Intrahepatic cholangiocarcinomas

  • In intrahepatic cholangiocarcinomas, resection has usually been indicated in patients with a solitary tumor and with no underlying hepatic disease.
  • Some studies have concluded that major hepatectomy for intrahepatic cholangiocarcinoma is also indicated in selected cirrhotic patients because the overall morbidity, hospital mortality rates, and the appearance of liver failure and other complications (superficial wound infection, abscesses, sepsis, pancreatic leakage, delayed gastric emptying, or biliary leakage) are similar in patients with and without cirrhosis.

Extrahepatic cholangiocarcinomas

  • Resection is an appropriate treatment, depending on the extent in the biliary tree and hepatic vasculature.
  • Resection is usually reserved for extrahepatic cholangiocarcinomas which is restricted to one lobe and without metastasis and abnormal liver function.
  • Tumor ablation performed percutaneously with sonographic guidance using radiofrequency or microwave energy is usually reserved for nonoperable tumors up to 5 cm in size.

Biliary Stent

  • Biliary stent is usually reserved for patients with non-operable cholangiocarcinoma.
  • It is performed percutaneously.
  • Plastic stents require to be changed every 3 months and metal stents could be maintained for longer times.
  • Metal stents are preferred rather than plastic stents because of rapid biliary decompression and a low complication rate after insertion.

Liver Transplant

  • Liver transplantation is usually reserved for patients with cholangiocarcioma with either:[3][4]
    • Perihilar cholangiocarcinoma in the early stages, which cannot be removed surgically
    • No detected metastase
    • Tumors developed in livers with reduced function or underlying a biliary inflammation pathology, such as primary sclerosing cholangitis

References

  1. Weber S, DeMatteo R, Fong Y, Blumgart L, Jarnagin W (2002). "Staging laparoscopy in patients with extrahepatic biliary carcinoma.

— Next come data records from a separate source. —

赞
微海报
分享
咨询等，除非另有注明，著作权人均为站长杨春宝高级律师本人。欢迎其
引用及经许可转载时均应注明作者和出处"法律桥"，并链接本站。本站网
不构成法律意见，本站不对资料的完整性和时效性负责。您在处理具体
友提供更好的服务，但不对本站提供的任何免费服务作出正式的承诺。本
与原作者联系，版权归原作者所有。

Analysis of 100 patients". Ann Surg. 235 (3): 392–9. PMID 11882761.
  2. Callery M, Strasberg S, Doherty G, Soper N, Norton J (1997). "Staging laparoscopy with laparoscopic ultrasonography: optimizing resectability in hepatobiliary and pancreatic malignancy". J Am Coll Surg. 185 (1): 33–9. PMID 9208958.
  3. Darwish Murad S, Kim WR, Harnois DM, Douglas DD, Burton J, Kulik LM, Botha JF, Mezrich JD, Chapman WC, Schwartz JJ, Hong JC, Emond JC, Jeon H, Rosen CB, Gores GJ, Heimbach JK (2012). "Efficacy of neoadjuvant chemoradiation, followed by liver transplantation, for perihilar cholangiocarcinoma at 12 US centers". Gastroenterology. 143 (1): 88–98.e3, quiz e14. doi:10.1053/j.gastro.2012.04.008. PMC 3846443. PMID 22504095.
  4. Pascher A, Nebrig M, Neuhaus P (2013). "Irreversible liver failure: treatment by transplantation: part 3 of a series on liver cirrhosis". Dtsch Arztebl Int. 110 (10): 167–73. doi:10.3238/arztebl.2013.0167. PMC 3607086. PMID 23533548.